Leaving out any pictures, print the entries that follow exactly as they stand.

== Segment start ==

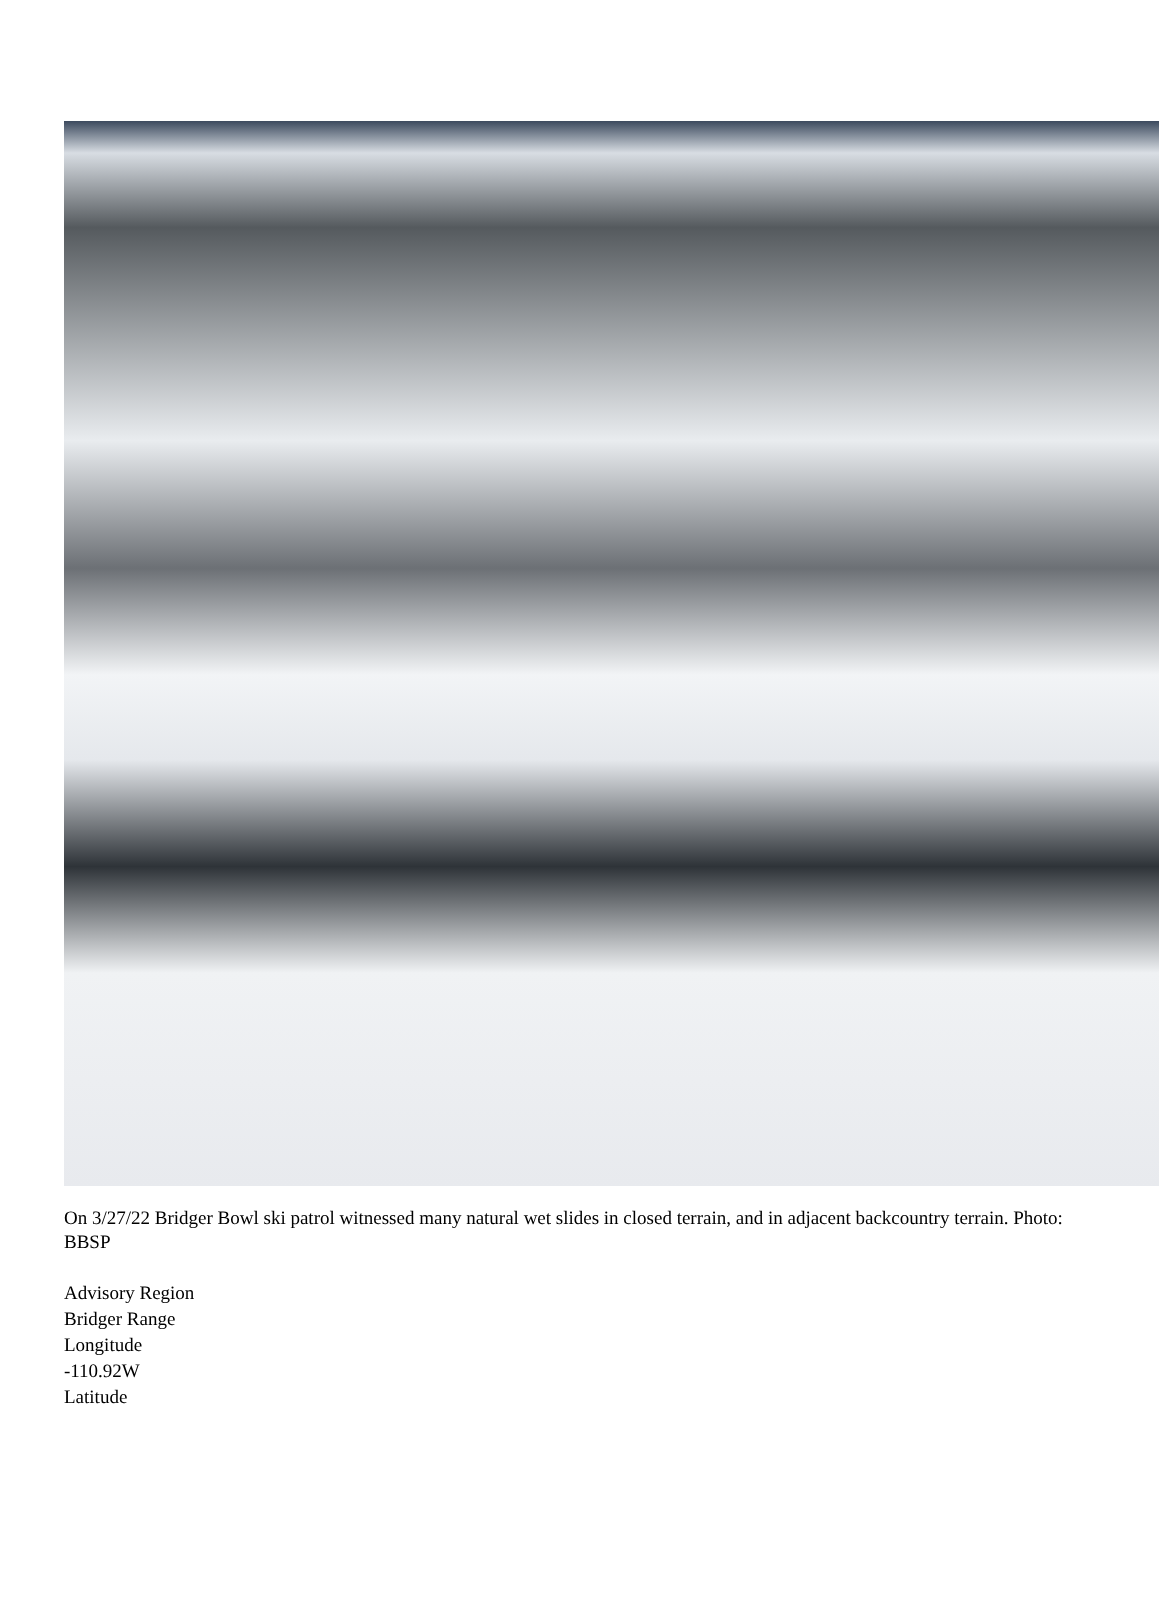On 3/27/22 Bridger Bowl ski patrol witnessed many natural wet slides in closed terrain, and in adjacent backcountry terrain. Photo: BBSP
Advisory Region
Bridger Range
Longitude
-110.92W
Latitude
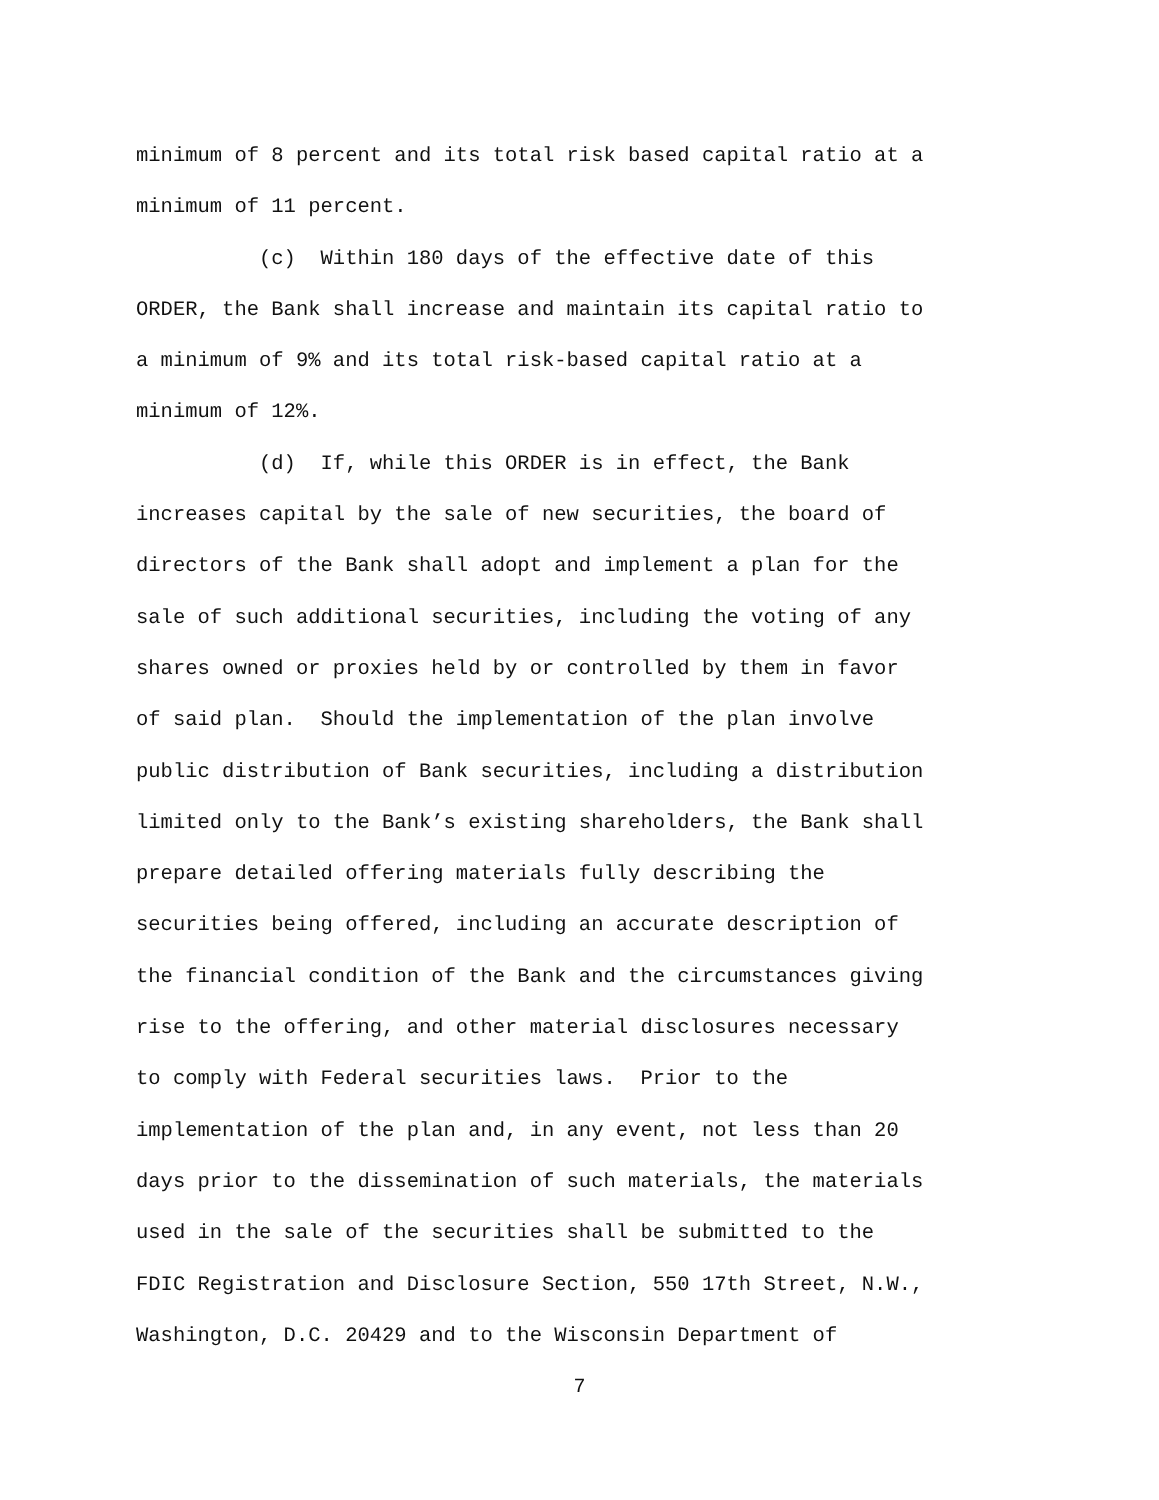minimum of 8 percent and its total risk based capital ratio at a minimum of 11 percent. (c) Within 180 days of the effective date of this ORDER, the Bank shall increase and maintain its capital ratio to a minimum of 9% and its total risk-based capital ratio at a minimum of 12%. (d) If, while this ORDER is in effect, the Bank increases capital by the sale of new securities, the board of directors of the Bank shall adopt and implement a plan for the sale of such additional securities, including the voting of any shares owned or proxies held by or controlled by them in favor of said plan. Should the implementation of the plan involve public distribution of Bank securities, including a distribution limited only to the Bank’s existing shareholders, the Bank shall prepare detailed offering materials fully describing the securities being offered, including an accurate description of the financial condition of the Bank and the circumstances giving rise to the offering, and other material disclosures necessary to comply with Federal securities laws. Prior to the implementation of the plan and, in any event, not less than 20 days prior to the dissemination of such materials, the materials used in the sale of the securities shall be submitted to the FDIC Registration and Disclosure Section, 550 17th Street, N.W., Washington, D.C. 20429 and to the Wisconsin Department of
7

== Segment end ==

**Exercise output:**
On 3/27/22 Bridger Bowl ski patrol witnessed many natural wet slides in closed terrain, and in adjacent backcountry terrain. Photo: BBSP
Advisory Region
Bridger Range
Longitude
-110.92W
Latitude
minimum of 8 percent and its total risk based capital ratio at a minimum of 11 percent. (c) Within 180 days of the effective date of this ORDER, the Bank shall increase and maintain its capital ratio to a minimum of 9% and its total risk-based capital ratio at a minimum of 12%. (d) If, while this ORDER is in effect, the Bank increases capital by the sale of new securities, the board of directors of the Bank shall adopt and implement a plan for the sale of such additional securities, including the voting of any shares owned or proxies held by or controlled by them in favor of said plan. Should the implementation of the plan involve public distribution of Bank securities, including a distribution limited only to the Bank’s existing shareholders, the Bank shall prepare detailed offering materials fully describing the securities being offered, including an accurate description of the financial condition of the Bank and the circumstances giving rise to the offering, and other material disclosures necessary to comply with Federal securities laws. Prior to the implementation of the plan and, in any event, not less than 20 days prior to the dissemination of such materials, the materials used in the sale of the securities shall be submitted to the FDIC Registration and Disclosure Section, 550 17th Street, N.W., Washington, D.C. 20429 and to the Wisconsin Department of
7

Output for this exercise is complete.